En estas siguientes jornadas iremos desde Namche Bazaar, situado a tres mil cuatrocientos metros de altura, hasta una aldea emplazada en un ambiente espectacular, Dingboche, a mil metros por encima de aquel. Pero ese trayecto es mucho más que eso, vamos a pasar bruscamente de los espesos bosques que nos han venido acompañando desde el principio a los ecosistemas de alta montaña, de una atmósfera tropical y exuberante a otra alpina y austera, de los opresivos y angostos valles inferiores a los inmensos espacios abiertos de las cumbres, del verde intenso al hielo y la nieve, de las laderas fértiles y humanizadas a otro ambiente inhóspito y peligroso.
Pero vayamos por partes, nos habíamos quedado en la entrada del Parque Nacional de Sagarmatha, en su misma puerta, en la jornada quinta de nuestro camino.

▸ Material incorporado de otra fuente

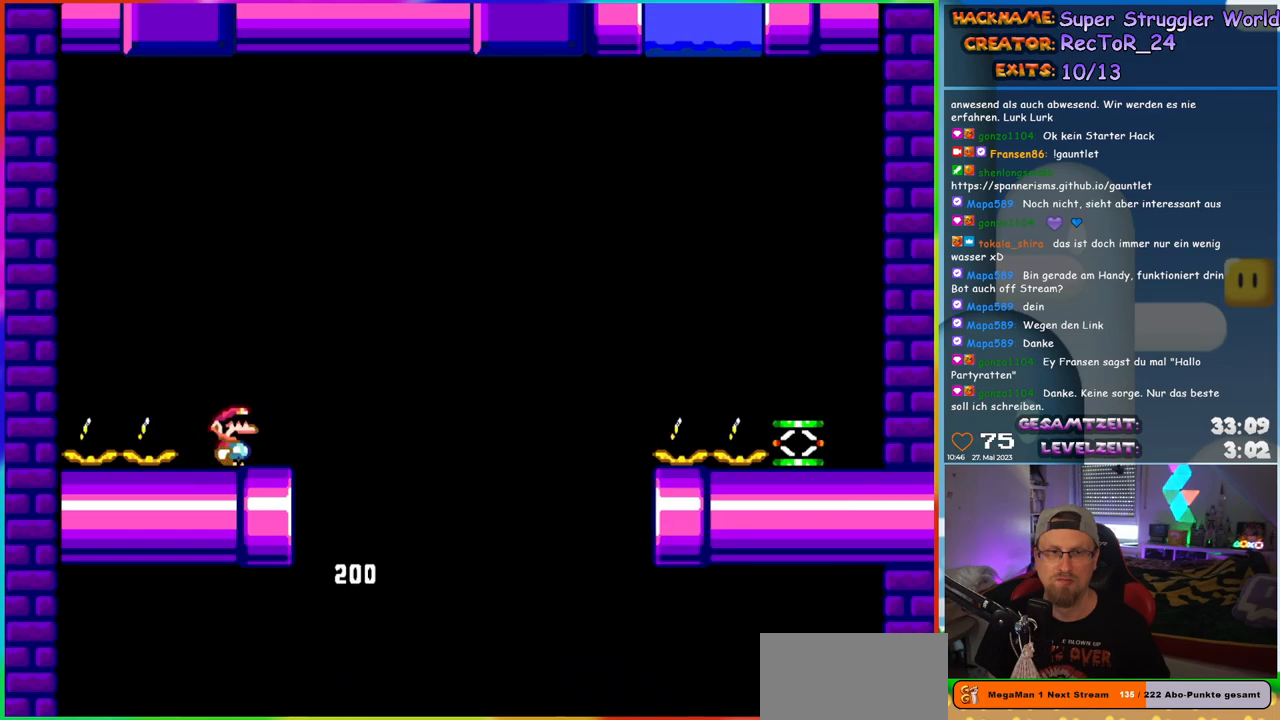
{"buttons": ["B", "Y", "DPAD_RIGHT"], "events": [[183, "B", "down"]]}
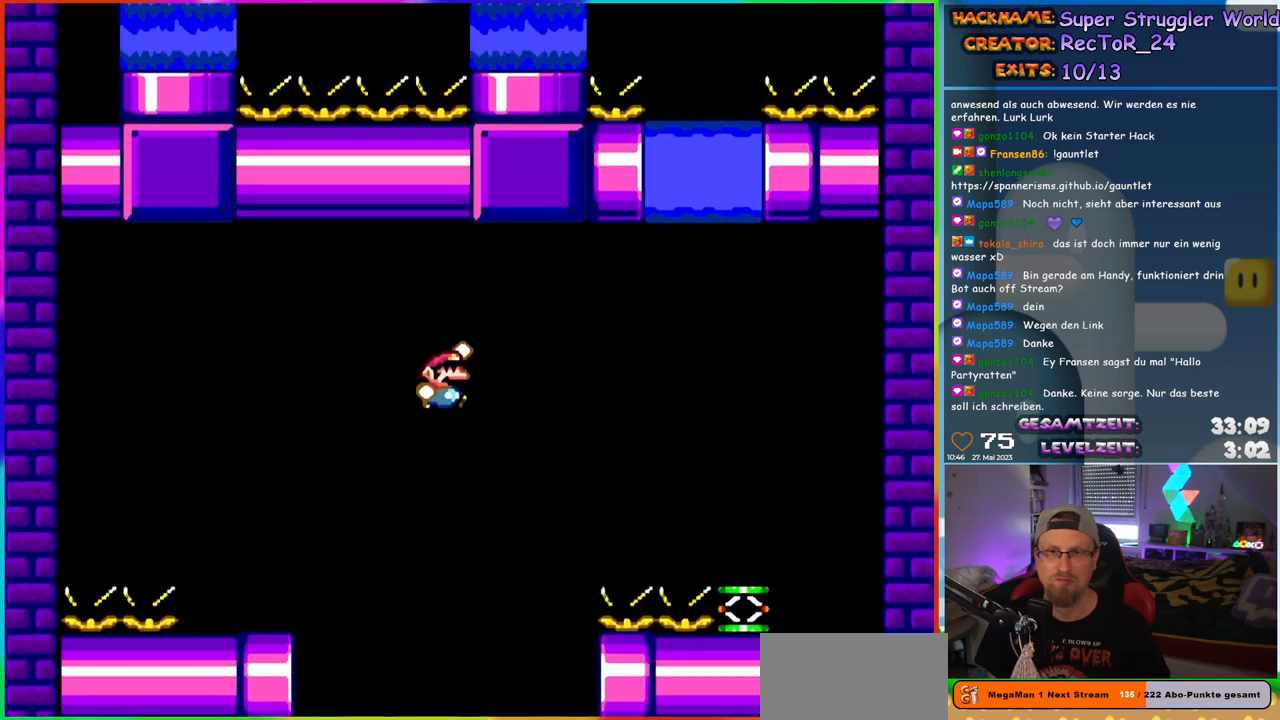
{"buttons": ["Y", "DPAD_UP", "DPAD_RIGHT"], "events": [[483, "B", "up"], [500, "DPAD_UP", "down"]]}
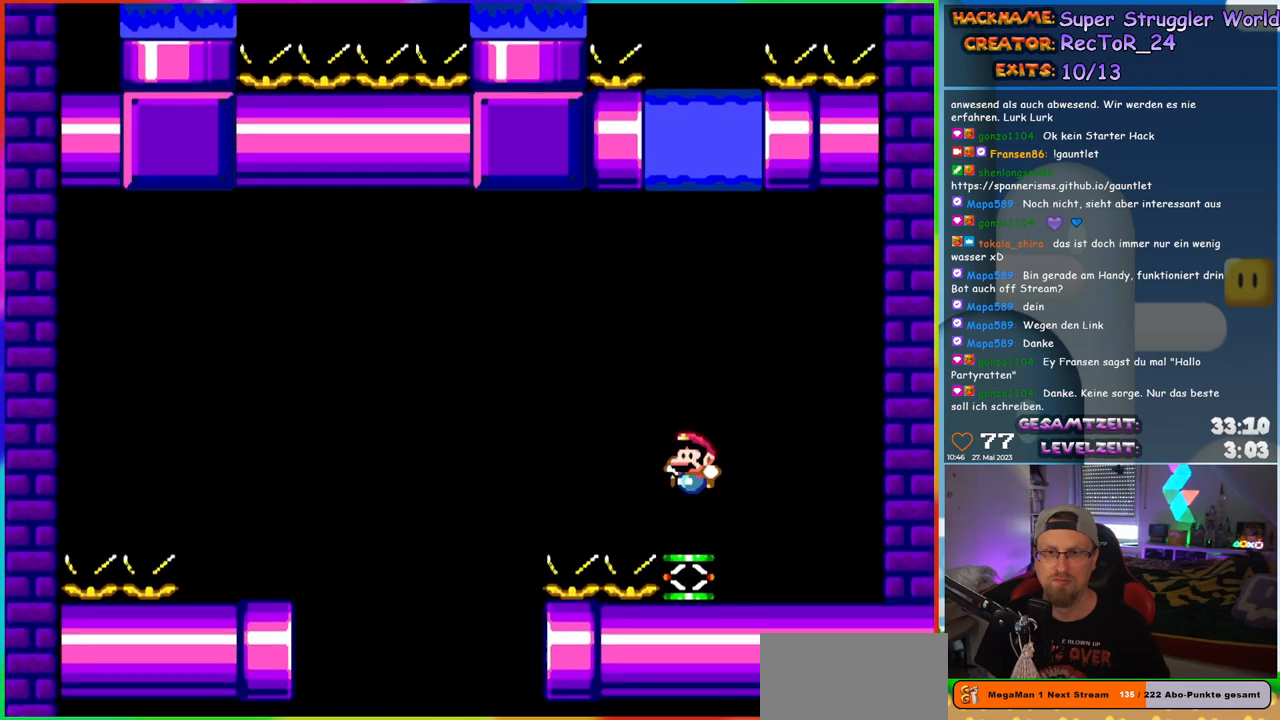
{"buttons": ["B", "Y", "DPAD_UP"], "events": [[17, "DPAD_LEFT", "down"], [17, "DPAD_RIGHT", "up"], [67, "DPAD_UP", "up"], [183, "B", "down"], [183, "DPAD_LEFT", "up"], [383, "DPAD_UP", "down"]]}
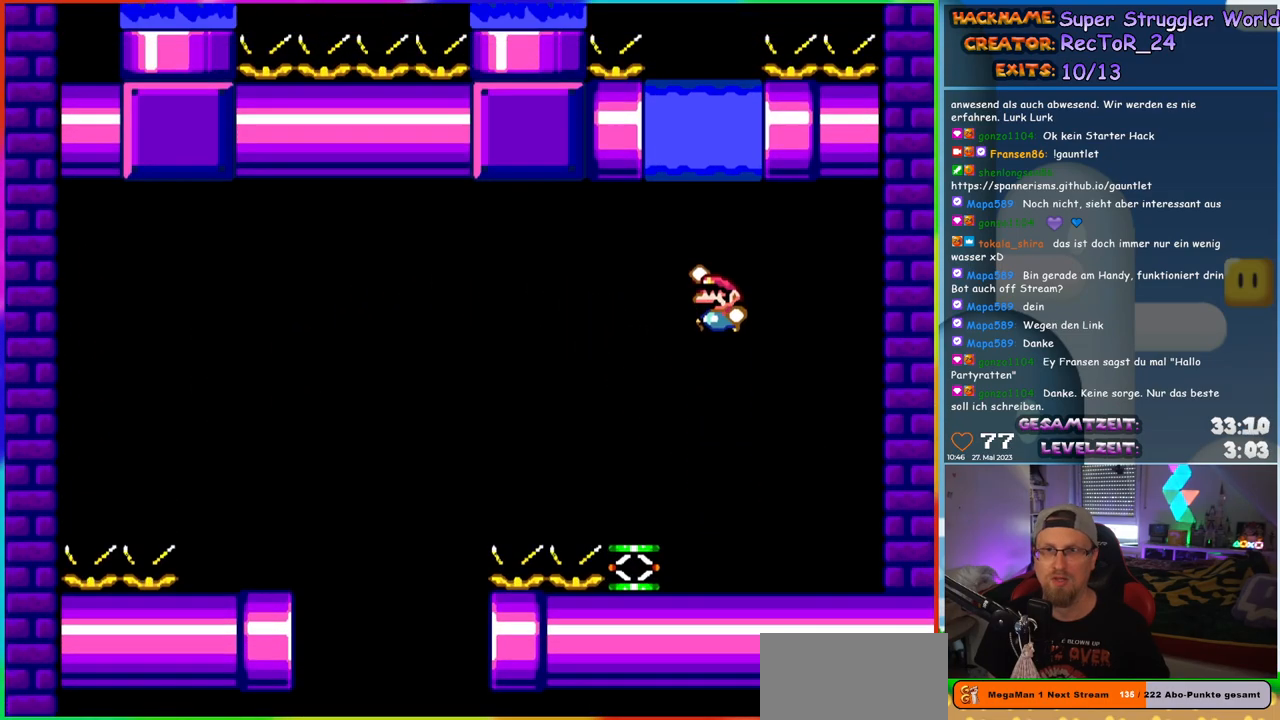
{"buttons": ["B", "Y", "DPAD_UP", "DPAD_LEFT"], "events": [[217, "B", "up"], [300, "B", "down"], [350, "DPAD_LEFT", "down"]]}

Una vez pagada allí mismo la entrada al parque continuamos peleándonos con los escalones, camino del centro neurálgico de la región del Khumbu: el ya citado Namche Bazaar. El permiso de trekking lo pagaremos poco antes de alcanzar esta población. Caminamos y seguimos absortos en lo que nos ofrecen no solo los paisajes boscosos, sino la propia cultura sherpa. Numerosas rocas pintadas jalonan nuestro caminar como las tres que muestran las siguientes imágenes tomadas en menos de siete minutos de marcha. Además, puentes colgantes, infinitos banderines de oración y las propias gentes con las que nos cruzamos hacen que la llegada a Namche sea motivo de satisfacción. El primer hito de la ruta lo hemos alcanzado, la capital del pueblo sherpa, mítica como lo es Skardú a las puertas del Karakorum o Lhasa a las del Tíbet.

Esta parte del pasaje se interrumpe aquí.